D’un vieil Chien, et de son Maistre.

Un Veneur encourageoit son Chien à la chasse, mais c’estoit en vain, pource que la pesanteur de ses pieds tardifs ne luy permettoit pas d’aller viste. Or quoy qu’il eust pris la beste, il ne pût neantmoins la retenir, pour n’avoir aucune dent. Son Maistre s’estant mis alors à le tancer aigrement, en adjoustant les coups aux menaces, le pauvre Chien luy répondit, qu’il meritoit bien qu’on luy pardonnast, puis qu’il estoit devenu vieil, et qu’en sa jeunesse il avoit esté aussi bon qu’un autre à la prise ; « Mais je voy bien que c’est », continua-t’il, « tu ne prens plaisir à rien, s’il n’y a du profit : Je ne m’étonne donc point si m’ayant aymé tant que j’ay chassé, tu me veux mal maintenant que je n’ay aucunes dents, et ne puis courir. Mais si tu n’estois ingrat ; comme tu m’as aymé jeune, à cause du profit, cette mesme consideration devroit t’obliger à m’aymer aussi en ma vieillesse ».
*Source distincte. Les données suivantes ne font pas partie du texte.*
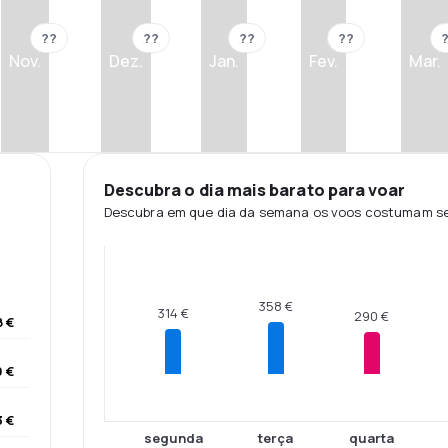
??
??
??
??
Nov.
Dez.
Jan.
Fev.
Mar.
Descubra o dia mais barato para voar
Descubra em que dia da semana os voos costumam ser
358 €
314 €
290 €
 €
 €
 €
segunda
terça
quarta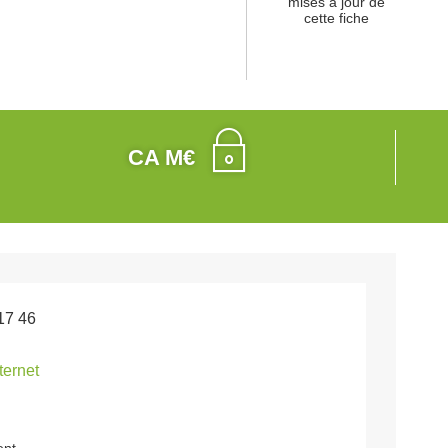
mises à jour de
cette fiche
CA M€
17 46
nternet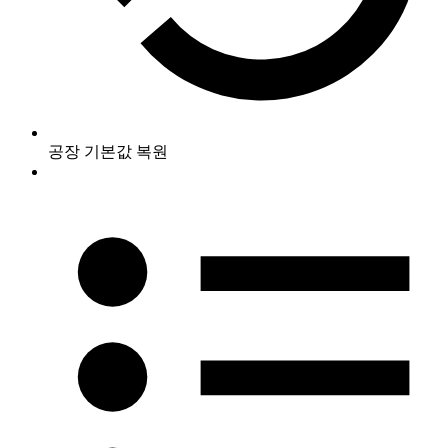
공장 기본값 복원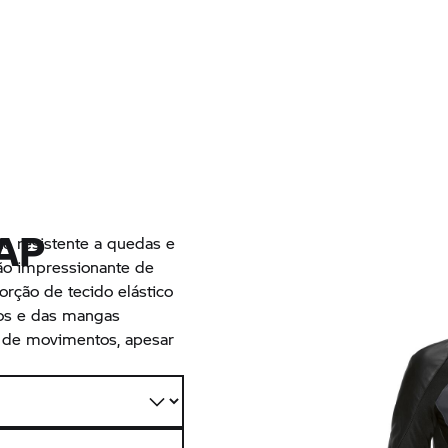
AP
e resistente a quedas e
ão impressionante de
rção de tecido elástico
ros e das mangas
 de movimentos, apesar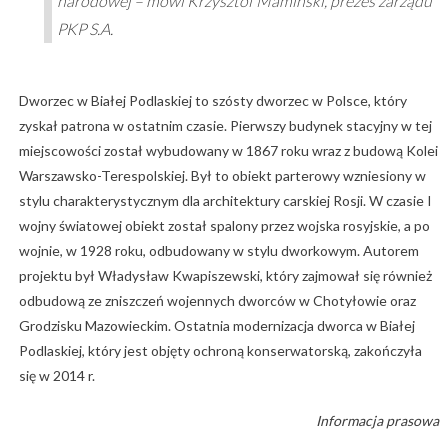
narodowej – mówi Krzysztof Mamiński, prezes zarządu
PKP S.A.
Dworzec w Białej Podlaskiej to szósty dworzec w Polsce, który
zyskał patrona w ostatnim czasie. Pierwszy budynek stacyjny w tej
miejscowości został wybudowany w 1867 roku wraz z budową Kolei
Warszawsko-Terespolskiej. Był to obiekt parterowy wzniesiony w
stylu charakterystycznym dla architektury carskiej Rosji. W czasie I
wojny światowej obiekt został spalony przez wojska rosyjskie, a po
wojnie, w 1928 roku, odbudowany w stylu dworkowym. Autorem
projektu był Władysław Kwapiszewski, który zajmował się również
odbudową ze zniszczeń wojennych dworców w Chotyłowie oraz
Grodzisku Mazowieckim. Ostatnia modernizacja dworca w Białej
Podlaskiej, który jest objęty ochroną konserwatorską, zakończyła
się w 2014 r.
Informacja prasowa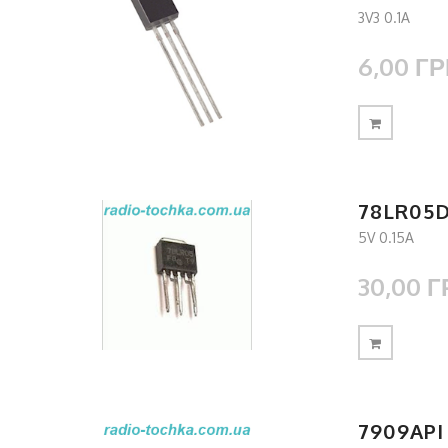
3V3 0.1A
6,00 ГР
78LR05
5V 0.15A
30,00 Г
7909API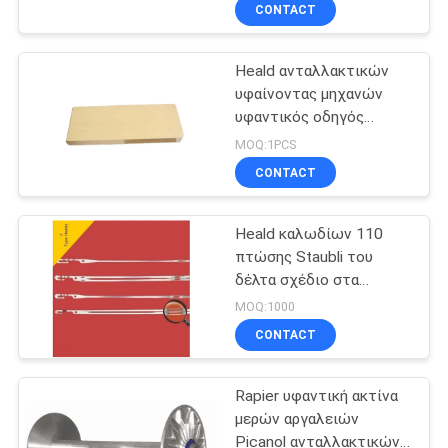
ΈΛΕΓΧΟΣ
CONTACT
Heald ανταλλακτικών
ΜΑΣ
υφαίνοντας μηχανών
ΕΛΆΤΕ
υφαντικός οδηγός
ΣΕ
πλαισίων για Rapier
MOQ:1PCS
Picanol Vamatex τον
ΕΠΑΦΉ
CONTACT
αργαλειό
ΜΕ
Heald καλωδίων 110
πτώσης Staubli του
ΖΗΤΉΣΤΕ
δέλτα σχέδιο στα
αυτόματα υφαντικά
ΈΝΑ
MOQ:1000
ανταλλακτικά
CONTACT
ΑΠΌΣΠΑΣΜΑ
μηχανημάτων
Rapier υφαντική ακτίνα
SITEMAP
μερών αργαλειών
Picanol ανταλλακτικών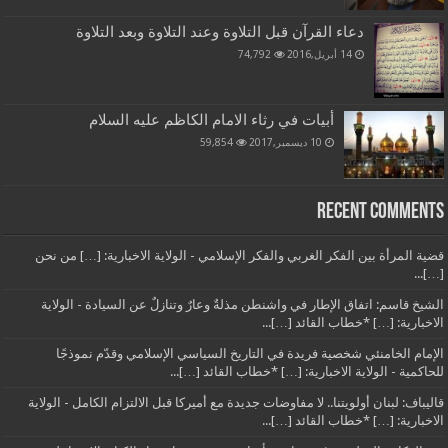
دعاء القرآن قبل التلاوة وعند التلاوة وبعد التلاوة
14 أبريل,2016
74,792
أبيات في رثاء الامام الكاظم عليه السلام
10 ديسمبر,2017
59,854
Recent Comments
قضية المرأة بين الفكر الغربي والفكر الإسلامي - الولاية الاخبارية: […] من نحن
[…]...
الشيخ قاسم: اتفاق الإطار في واشنطن مذلةٌ وعارٌ وتنازلٌ عن السيادة - الولاية
الاخبارية: […] *خطاب القائد […]...
الإمام الخامنئي شخصية فريدة في التاريخ السياسي الإسلامي وقدّم نموذجًا
للحاكمية - الولاية الاخبارية: […] *خطاب القائد […]...
قاليباف: لبنان أولويتنا.. لا مفاوضات جديدة مع أميركا قبل الالتزام الكامل - الولاية
الاخبارية: […] *خطاب القائد […]...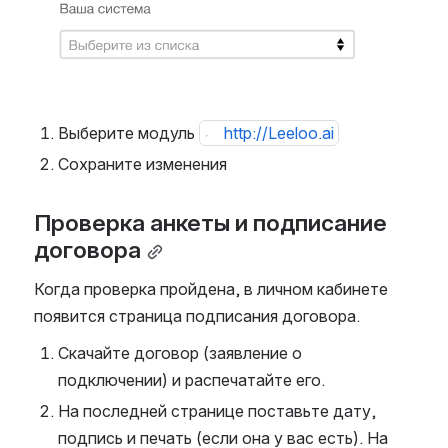
Выберите модуль 
http://Leeloo.ai
Сохраните изменения
Проверка анкеты и подписание 
договора
Когда проверка пройдена, в личном кабинете 
появится страница подписания договора.
Скачайте договор (заявление о 
подключении) и распечатайте его.
На последней странице поставьте дату, 
подпись и печать (если она у вас есть). На 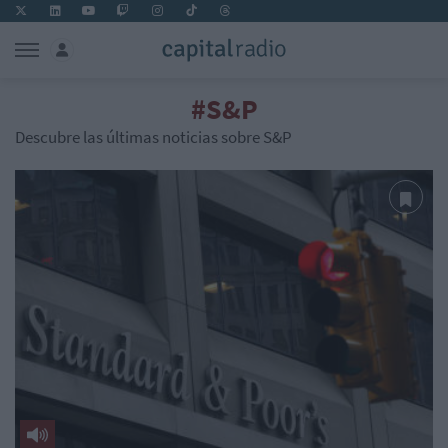
#S&P
Descubre las últimas noticias sobre S&P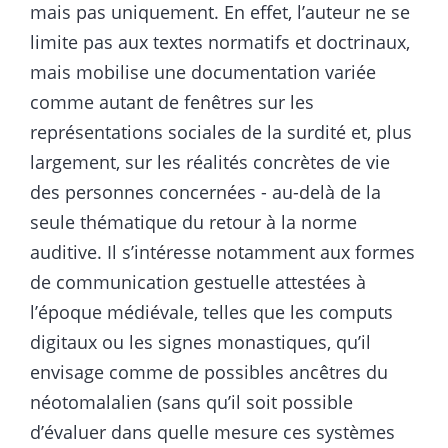
mais pas uniquement. En effet, l’auteur ne se
limite pas aux textes normatifs et doctrinaux,
mais mobilise une documentation variée
comme autant de fenêtres sur les
représentations sociales de la surdité et, plus
largement, sur les réalités concrètes de vie
des personnes concernées - au-delà de la
seule thématique du retour à la norme
auditive. Il s’intéresse notamment aux formes
de communication gestuelle attestées à
l’époque médiévale, telles que les computs
digitaux ou les signes monastiques, qu’il
envisage comme de possibles ancêtres du
néotomalalien (sans qu’il soit possible
d’évaluer dans quelle mesure ces systèmes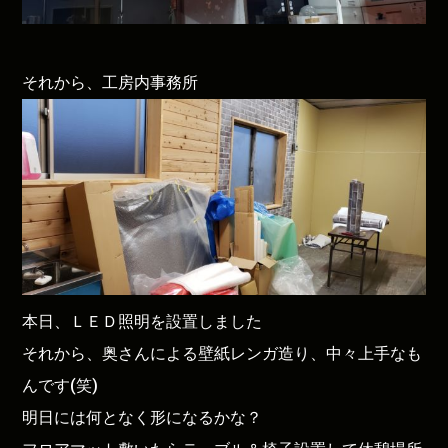
それから、工房内事務所
本日、ＬＥＤ照明を設置しました
それから、奥さんによる壁紙レンガ造り、中々上手なも
んです(笑)
明日には何となく形になるかな？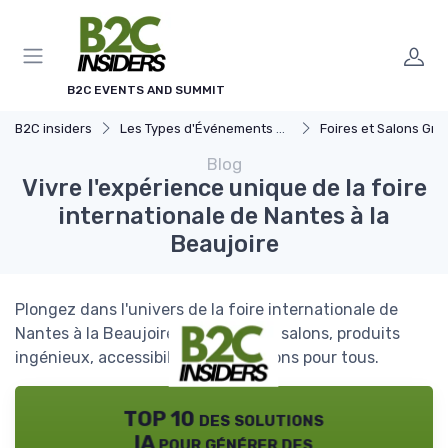
Panneau de gestion des cookies
B2C EVENTS AND SUMMIT
B2C insiders
Les Types d'Événements B2C
Foires et Salons Grand 
Blog
Vivre l'expérience unique de la foire
internationale de Nantes à la
Beaujoire
Plongez dans l'univers de la foire internationale de
Nantes à la Beaujoire : expositions, salons, produits
ingénieux, accessibilité et animations pour tous.
TOP 10 des solutions
IA pour générer des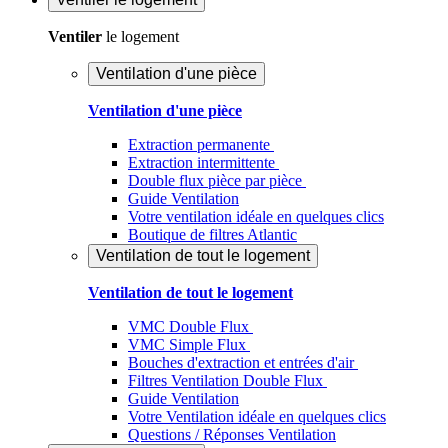
Ventiler
le logement
Ventilation d'une pièce
Ventilation d'une pièce
Extraction permanente
Extraction intermittente
Double flux pièce par pièce
Guide Ventilation
Votre ventilation idéale en quelques clics
Boutique de filtres Atlantic
Ventilation de tout le logement
Ventilation de tout le logement
VMC Double Flux
VMC Simple Flux
Bouches d'extraction et entrées d'air
Filtres Ventilation Double Flux
Guide Ventilation
Votre Ventilation idéale en quelques clics
Questions / Réponses Ventilation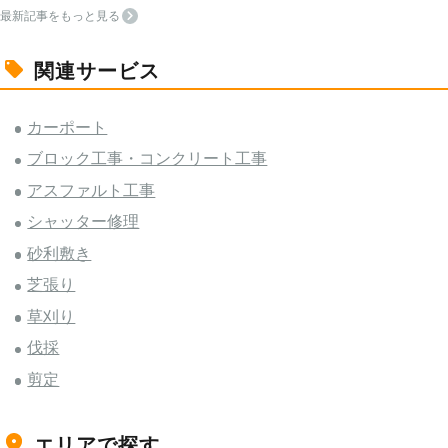
最新記事をもっと見る
関連サービス
カーポート
ブロック工事・コンクリート工事
アスファルト工事
シャッター修理
砂利敷き
芝張り
草刈り
伐採
剪定
エリアで探す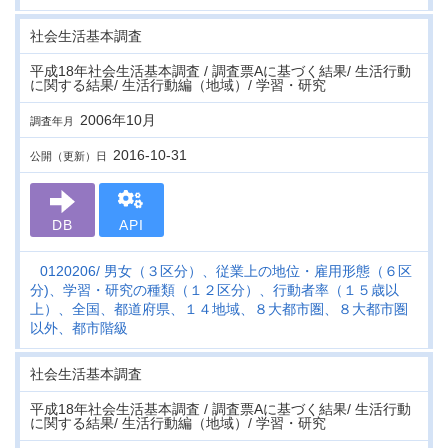
社会生活基本調査
平成18年社会生活基本調査 / 調査票Aに基づく結果/ 生活行動
に関する結果/ 生活行動編（地域）/ 学習・研究
2006年10月
調査年月
2016-10-31
公開（更新）日
DB
API
0120206
男女（３区分）、従業上の地位・雇用形態（６区
分)、学習・研究の種類（１２区分）、行動者率（１５歳以
上）、全国、都道府県、１４地域、８大都市圏、８大都市圏
以外、都市階級
社会生活基本調査
平成18年社会生活基本調査 / 調査票Aに基づく結果/ 生活行動
に関する結果/ 生活行動編（地域）/ 学習・研究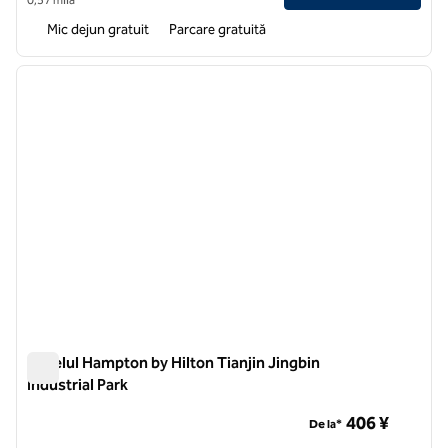
Mic dejun gratuit
Parcare gratuită
1
/
12
imaginea anterioară
imagin
1 din 12
Hotelul Hampton by Hilton Tianjin Jingbin
Industrial Park
Hotelul Hampton by Hilton Tianjin Jingbin Industrial Park
406 ¥
De la*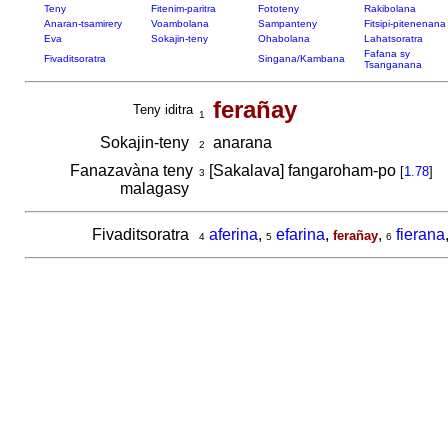
Teny
Fitenim-paritra
Fototeny
Rakibolana
Anaran-tsamirery
Voambolana
Sampanteny
Fitsipi-pitenenana
Eva
Sokajin-teny
Ohabolana
Lahatsoratra
Fafana sy
Fivaditsoratra
Singana/Kambana
Tsanganana
ferañay
Teny iditra
1
Sokajin-teny
anarana
2
Fanazavàna teny
[Sakalava] fangaroham-po
[
1.78
]
3
malagasy
Fivaditsoratra
aferina
,
efarina
,
,
fierana
ferañay
4
5
6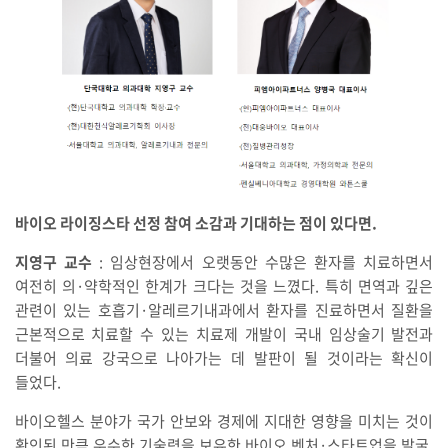
바이오 라이징스타 선정 참여 소감과 기대하는 점이 있다면.
지영구 교수
: 임상현장에서 오랫동안 수많은 환자를 치료하면서
여전히 의·약학적인 한계가 크다는 것을 느꼈다. 특히 면역과 깊은
관련이 있는 호흡기·알레르기내과에서 환자를 진료하면서 질환을
근본적으로 치료할 수 있는 치료제 개발이 국내 임상술기 발전과
더불어 의료 강국으로 나아가는 데 발판이 될 것이라는 확신이
들었다.
바이오헬스 분야가 국가 안보와 경제에 지대한 영향을 미치는 것이
확인된 만큼 우수한 기술력을 보유한 바이오 벤처·스타트업을 발굴,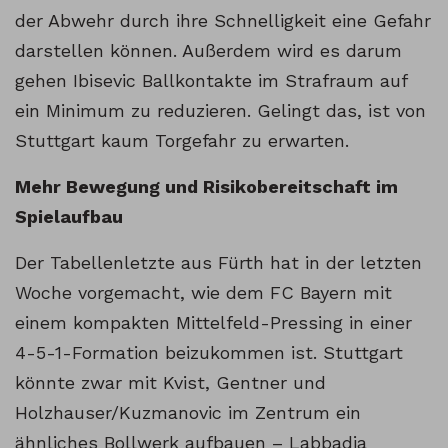
der Abwehr durch ihre Schnelligkeit eine Gefahr
darstellen können. Außerdem wird es darum
gehen Ibisevic Ballkontakte im Strafraum auf
ein Minimum zu reduzieren. Gelingt das, ist von
Stuttgart kaum Torgefahr zu erwarten.
Mehr Bewegung und Risikobereitschaft im
Spielaufbau
Der Tabellenletzte aus Fürth hat in der letzten
Woche vorgemacht, wie dem FC Bayern mit
einem kompakten Mittelfeld-Pressing in einer
4-5-1-Formation beizukommen ist. Stuttgart
könnte zwar mit Kvist, Gentner und
Holzhauser/Kuzmanovic im Zentrum ein
ähnliches Bollwerk aufbauen – Labbadia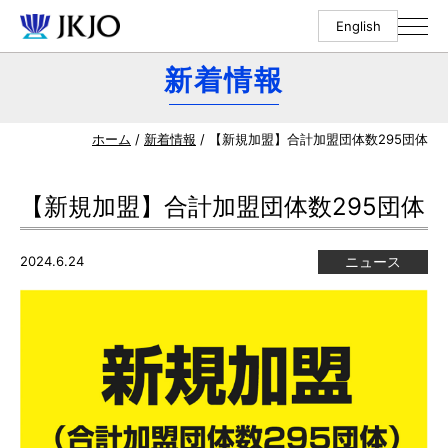
English
新着情報
ホーム
/
新着情報
/ 【新規加盟】合計加盟団体数295団体
【新規加盟】合計加盟団体数295団体
2024.6.24
ニュース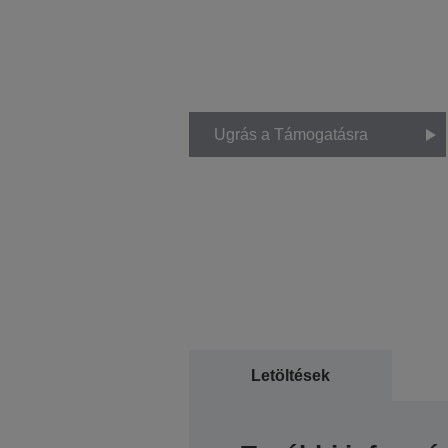
Ugrás a Támogatásra
Letöltések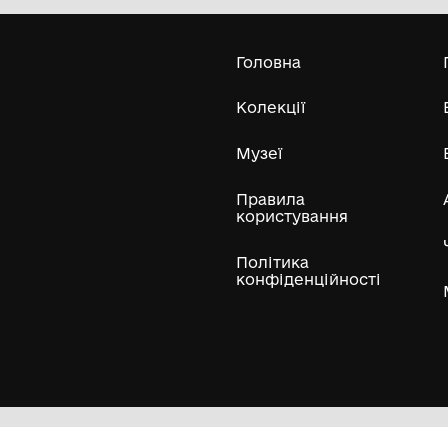
Усі експонати м
ли
Нумізматичні колекції
Художні пам'ятки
Discours sur la vingt-quatriesme Fable.

Que les grands Seigneurs se viennent instruire icy par la voix d’un pauvre animal, qui reproche de bonne grace à son Maistre une excessive ingratitude. C’est ce Chien affoibly de vieillesse, qui n’estant plus bon aux exercices de la chasse, reçoit des traictemens indignes de luy, et passe ses vieux jours avec des mespris fâcheux, et des injures continuelles. Il en prend de mesme à la pluspart de ces pauvres Infortunez, qui s’obstinent à suivre la Cour, où ils blanchissent avant que devenir libres, voire mesme ils ne le deviennent jamais que par leur mort. Les miserables languissent sous la volonté d’autruy, sans que la leur soit jamais mise en exercice, et sans considerer qu’ils sont hommes. Là les maladies, et la pauvreté les accueillent de toutes parts, outre les inquietudes et les défauts que donne à leur Esprit une servitude perpetuelle. Mais de tous les maux qu’endurent les vieux serviteurs, le plus grand, et le plus déplorable, à mon advis, c’est le mespris qu’en fait la pluspart du temps un mauvais Maistre, qui apres avoir eu leur jeunesse, et tiré d’eux tous les services dont ils ont esté capables ne les regarde sur le declin de leur âge, que comme des Creatures inutiles, ou si vous voulez, comme des fardeaux tres-pesants, et tres-ennuyeux. Jugez, je vous prie, si ce n’est pas une belle satisfaction à ces miserables, au lieu de treuver la recompense de leurs travaux, d’estre payez d’ingratitude, et de risée, et encore par la personne du monde, qu’ils ont le plus obligée. Mais ce ne sont pas les Maistres tous seuls qui tombent en ceste prodigieuse mescognoissance. Nous voyons que les Amis, et les Dames, deviennent aussi quelquesfois de ceste humeur pour nous, et mesme les Republiques, quoy qu’elles fassent profession d’une parfaicte et judicieuse conduicte. Je n’en veux point d’autre exemple que celuy de Themistocles, de Coriolanus, et de leurs semblables, qui apres des services immortels ont esté cruellement bannis, voire quelquesfois mis à mort par l’ingratitude de leurs Peuples. Les hommes ne peuvent doncques mieux faire que de s’appliquer au service d’un seul Dieu, qui n’est point inégal en ses affections, et qui nous donne plus de contentement en la vieillesse qu’aux autres âges, pource qu’en celuy-cy nous sommes plus à la veille de nous approcher de luy.